An agent that acts isn't a faster version of your last automation. It's a new owner of decisions in your operation. And the question we ask of every system applies to it harder than it has ever applied to anything: when this does something at three in the morning, who can be paged, and what can they actually do when they get there?

What an agent actually changes

A deterministic automation does what it was told. When it does the wrong thing, the wrong thing is reproducible. You can read the rule, find the branch, see why it fired, and change it. The automation has no judgment, which is exactly why it can be owned — its behaviour is a thing someone wrote down.

An agent has judgment, or something the demo calls judgment. It takes an input you didn't fully anticipate, reasons about it in a way that isn't stored anywhere, and takes an action you didn't explicitly authorise for that exact case. Most of the time it's right. That's the trap. A system that's right most of the time, acting on its own, accrues trust faster than it accrues oversight.

The hardest part of putting an agent into production isn't making it clever. Every team building these will tell you the same thing once the demo is over: the hard part is giving it safe, reliable access to the systems it needs to act on — and being able to account for what it did once it has. The intelligence is cheap now. The accountability isn't.

That's not an AI problem. It's the operations problem we've always described, wearing this year's clothes.

Failure mode one: the action with no approver

The first place this shows up is in the actions themselves.

Every consequential action in a mature operation has someone accountable for it. A refund has an approver. A valve change has an operator. A dispatch has a controller. The accountability isn't bureaucracy — it's the thing that lets you reconstruct, afterwards, why a decision was made and whether it should be made the same way again.

When an agent takes that action, the approver quietly disappears. Not by decision. By omission. The agent was given the capability to act so that it wouldn't have to wait for a person, and waiting for a person was the point of the person.
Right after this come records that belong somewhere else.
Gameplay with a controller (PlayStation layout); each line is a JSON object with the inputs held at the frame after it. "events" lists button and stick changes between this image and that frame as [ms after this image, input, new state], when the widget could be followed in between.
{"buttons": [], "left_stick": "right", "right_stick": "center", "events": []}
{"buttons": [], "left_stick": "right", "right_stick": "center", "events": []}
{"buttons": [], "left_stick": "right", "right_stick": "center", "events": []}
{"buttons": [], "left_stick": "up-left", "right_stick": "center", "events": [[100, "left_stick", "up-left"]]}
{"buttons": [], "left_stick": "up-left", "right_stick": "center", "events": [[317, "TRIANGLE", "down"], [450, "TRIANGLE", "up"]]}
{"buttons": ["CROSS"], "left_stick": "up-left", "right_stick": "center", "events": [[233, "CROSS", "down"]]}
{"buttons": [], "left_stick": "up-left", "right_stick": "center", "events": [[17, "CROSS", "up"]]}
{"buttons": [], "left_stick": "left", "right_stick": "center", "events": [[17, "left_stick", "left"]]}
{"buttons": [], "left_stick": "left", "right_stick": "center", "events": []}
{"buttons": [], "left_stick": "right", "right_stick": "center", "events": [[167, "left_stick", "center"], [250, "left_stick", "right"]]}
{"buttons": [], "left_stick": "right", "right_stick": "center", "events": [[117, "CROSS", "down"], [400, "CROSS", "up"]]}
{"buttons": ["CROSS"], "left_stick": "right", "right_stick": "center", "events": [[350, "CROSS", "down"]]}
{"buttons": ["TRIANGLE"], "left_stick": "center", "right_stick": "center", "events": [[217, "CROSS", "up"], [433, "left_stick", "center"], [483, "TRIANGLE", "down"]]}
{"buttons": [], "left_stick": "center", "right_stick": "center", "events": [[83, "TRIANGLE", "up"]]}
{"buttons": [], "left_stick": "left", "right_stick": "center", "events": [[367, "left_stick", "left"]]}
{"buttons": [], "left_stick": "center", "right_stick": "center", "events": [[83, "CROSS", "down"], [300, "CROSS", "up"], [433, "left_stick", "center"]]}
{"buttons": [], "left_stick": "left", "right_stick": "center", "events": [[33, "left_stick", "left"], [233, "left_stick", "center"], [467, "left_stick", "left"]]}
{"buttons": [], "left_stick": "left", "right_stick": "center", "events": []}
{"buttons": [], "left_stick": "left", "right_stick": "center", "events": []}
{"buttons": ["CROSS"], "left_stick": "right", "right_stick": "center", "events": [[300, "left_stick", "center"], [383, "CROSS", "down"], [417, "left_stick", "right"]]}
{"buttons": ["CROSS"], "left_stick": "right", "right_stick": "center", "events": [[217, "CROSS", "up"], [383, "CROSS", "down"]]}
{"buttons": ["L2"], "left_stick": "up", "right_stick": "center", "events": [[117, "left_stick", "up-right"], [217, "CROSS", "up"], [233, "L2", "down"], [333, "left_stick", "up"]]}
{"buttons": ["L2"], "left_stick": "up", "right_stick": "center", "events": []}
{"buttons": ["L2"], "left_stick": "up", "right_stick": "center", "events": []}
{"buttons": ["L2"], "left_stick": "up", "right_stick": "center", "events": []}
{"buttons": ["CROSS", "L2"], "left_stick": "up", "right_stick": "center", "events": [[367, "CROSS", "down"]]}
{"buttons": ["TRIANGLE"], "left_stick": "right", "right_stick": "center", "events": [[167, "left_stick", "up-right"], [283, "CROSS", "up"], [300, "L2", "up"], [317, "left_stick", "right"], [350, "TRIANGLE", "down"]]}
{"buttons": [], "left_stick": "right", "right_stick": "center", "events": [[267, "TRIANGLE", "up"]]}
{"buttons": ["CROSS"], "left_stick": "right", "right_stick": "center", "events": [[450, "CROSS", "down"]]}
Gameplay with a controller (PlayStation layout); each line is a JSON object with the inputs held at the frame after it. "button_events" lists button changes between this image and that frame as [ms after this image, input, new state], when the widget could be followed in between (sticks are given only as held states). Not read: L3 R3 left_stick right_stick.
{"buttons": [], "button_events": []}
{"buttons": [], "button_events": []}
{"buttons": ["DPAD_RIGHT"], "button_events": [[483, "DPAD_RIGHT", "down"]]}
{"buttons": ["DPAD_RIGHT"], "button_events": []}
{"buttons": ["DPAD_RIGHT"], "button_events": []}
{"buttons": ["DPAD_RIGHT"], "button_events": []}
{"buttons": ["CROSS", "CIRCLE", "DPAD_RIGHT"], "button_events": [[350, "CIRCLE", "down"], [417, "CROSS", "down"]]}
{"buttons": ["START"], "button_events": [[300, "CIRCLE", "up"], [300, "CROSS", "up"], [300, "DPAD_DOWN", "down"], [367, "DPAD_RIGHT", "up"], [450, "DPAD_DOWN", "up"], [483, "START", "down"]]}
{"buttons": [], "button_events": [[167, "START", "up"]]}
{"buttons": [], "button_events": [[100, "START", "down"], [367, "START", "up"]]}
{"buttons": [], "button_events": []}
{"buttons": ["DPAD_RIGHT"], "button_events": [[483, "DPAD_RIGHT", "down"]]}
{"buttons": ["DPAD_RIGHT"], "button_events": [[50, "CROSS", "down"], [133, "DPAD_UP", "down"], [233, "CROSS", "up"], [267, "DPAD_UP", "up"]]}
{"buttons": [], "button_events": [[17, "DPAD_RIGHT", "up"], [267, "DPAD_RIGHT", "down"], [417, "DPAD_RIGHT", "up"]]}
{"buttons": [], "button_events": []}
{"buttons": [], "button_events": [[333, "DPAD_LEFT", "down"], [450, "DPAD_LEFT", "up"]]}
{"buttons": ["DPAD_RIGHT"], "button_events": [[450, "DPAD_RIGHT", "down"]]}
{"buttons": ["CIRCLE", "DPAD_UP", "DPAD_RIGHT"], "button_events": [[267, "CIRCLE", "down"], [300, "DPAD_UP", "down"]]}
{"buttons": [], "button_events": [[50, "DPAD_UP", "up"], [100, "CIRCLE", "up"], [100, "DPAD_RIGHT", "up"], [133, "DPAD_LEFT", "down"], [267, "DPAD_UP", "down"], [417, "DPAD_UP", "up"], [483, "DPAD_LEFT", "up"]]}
Now the action happens, and the honest answer to "who approved this" is "the model did, on the basis of a prompt written by someone who has since moved on."

For most operations this is invisible on day one, because the agent is right. It matters on the day it's wrong in a way that costs something, and the question isn't what did it do — the logs have that — but who stood behind the decision to let it. If the answer is nobody, you don't have an automation problem. You have an ownership vacuum with permissions.

Failure mode two: the runbook that assumes a human was watching

The second place this shows up is in the response.

Your on-call runbook was written for deterministic failure. The pump alarm fires, the operator checks the reading, follows the steps, restores the state. The runbook works because the system's behaviour is legible and the human is the one exercising judgment.

An agent inverts that. The agent is exercising the judgment, and the human is responding to the consequences of it — often after the fact, often without the context that produced it. The page goes out at 3am: the agent rerouted the dispatch. The on-call engineer opens the runbook and there's no step for "understand why the model decided that," because the model's reasoning wasn't a thing that happened. It was an inference about a thing that happened. You can ask it why. The answer is another output, generated now, about a decision made then.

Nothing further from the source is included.